Exercise goal = Without any of the pictures, transcribe all the lines below exactly.

-.-.-

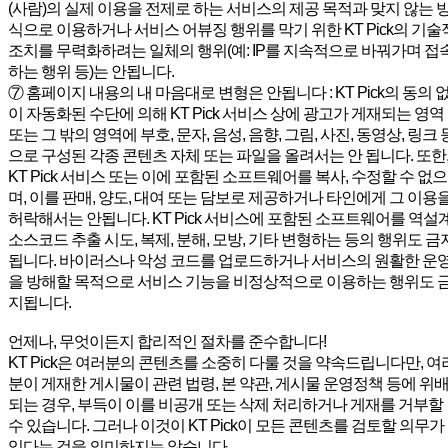
(사람)의 실제 이용을 전제로 하는 서비스의 제공 목적과 맞지 않는 
식으로 이용하거나 서비스 어뷰징 행위를 막기 위한 KT Pick의 기술
조치를 무력화하려는 일체의 행위(예: IP를 지속적으로 바꿔가며 접
하는 행위 등)는 안됩니다.
⑦ 홈페이지 내용의 내 마음대로 변형은 안됩니다 : KT Pick의 동의 
이 자동화된 수단에 의해 KT Pick 서비스 상에 광고가 게재되는 영역
또는 그 밖의 영역에 부호, 문자, 음성, 음향, 그림, 사진, 동영상, 링크 
으로 구성된 각종 콘텐츠 자체 또는 파일을 올려서는 안 됩니다. 또한
KT Pick 서비스 또는 이에 포함된 소프트웨어를 복사, 수정할 수 없으
며, 이를 판매, 양도, 대여 또는 담보로 제공하거나 타인에게 그 이용
허락해서는 안됩니다. KT Pick 서비스에 포함된 소프트웨어를 역설계
소스코드 추출 시도, 복제, 분해, 모방, 기타 변형하는 등의 행위도 금
됩니다. 바이러스나 악성 코드를 업로드하거나 서비스의 원활한 운
을 방해할 목적으로 서비스 기능을 비정상적으로 이용하는 행위도 
지됩니다.
언제나, 무엇이든지 합리적인 절차를 준수합니다!
KT Pick은 여러분의 콘텐츠를 소중히 다룰 것을 약속드립니다만, 여
분이 게재한 게시물이 관련 법령, 본 약관, 게시물 운영정책 등에 위
되는 경우, 부득이 이를 비공개 또는 삭제 처리하거나 게재를 거부할
수 있습니다. 그러나 이것이 KT Pick이 모든 콘텐츠를 검토할 의무가
있다는 것을 의미하지는 않습니다.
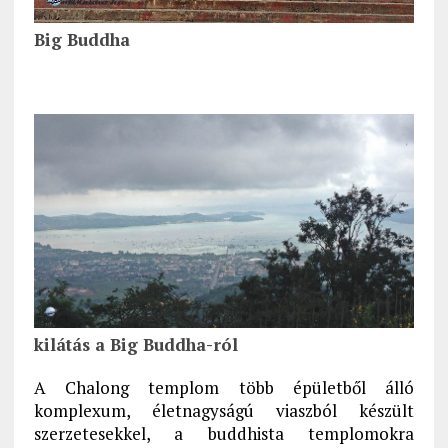
Big Buddha
kilátás a Big Buddha-ról
A Chalong templom több épületből álló
komplexum, életnagyságú viaszból készült
szerzetesekkel, a buddhista templomokra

-.-.-

Finished exercise =
(사람)의 실제 이용을 전제로 하는 서비스의 제공 목적과 맞지 않는 
식으로 이용하거나 서비스 어뷰징 행위를 막기 위한 KT Pick의 기술
조치를 무력화하려는 일체의 행위(예: IP를 지속적으로 바꿔가며 접
하는 행위 등)는 안됩니다.
⑦ 홈페이지 내용의 내 마음대로 변형은 안됩니다 : KT Pick의 동의 
이 자동화된 수단에 의해 KT Pick 서비스 상에 광고가 게재되는 영역
또는 그 밖의 영역에 부호, 문자, 음성, 음향, 그림, 사진, 동영상, 링크 
으로 구성된 각종 콘텐츠 자체 또는 파일을 올려서는 안 됩니다. 또한
KT Pick 서비스 또는 이에 포함된 소프트웨어를 복사, 수정할 수 없으
며, 이를 판매, 양도, 대여 또는 담보로 제공하거나 타인에게 그 이용
허락해서는 안됩니다. KT Pick 서비스에 포함된 소프트웨어를 역설계
소스코드 추출 시도, 복제, 분해, 모방, 기타 변형하는 등의 행위도 금
됩니다. 바이러스나 악성 코드를 업로드하거나 서비스의 원활한 운
을 방해할 목적으로 서비스 기능을 비정상적으로 이용하는 행위도 
지됩니다.
언제나, 무엇이든지 합리적인 절차를 준수합니다!
KT Pick은 여러분의 콘텐츠를 소중히 다룰 것을 약속드립니다만, 여
분이 게재한 게시물이 관련 법령, 본 약관, 게시물 운영정책 등에 위
되는 경우, 부득이 이를 비공개 또는 삭제 처리하거나 게재를 거부할
수 있습니다. 그러나 이것이 KT Pick이 모든 콘텐츠를 검토할 의무가
있다는 것을 의미하지는 않습니다.
Big Buddha
kilátás a Big Buddha-ról
A Chalong templom több épületből álló
komplexum, életnagyságú viaszból készült
szerzetesekkel, a buddhista templomokra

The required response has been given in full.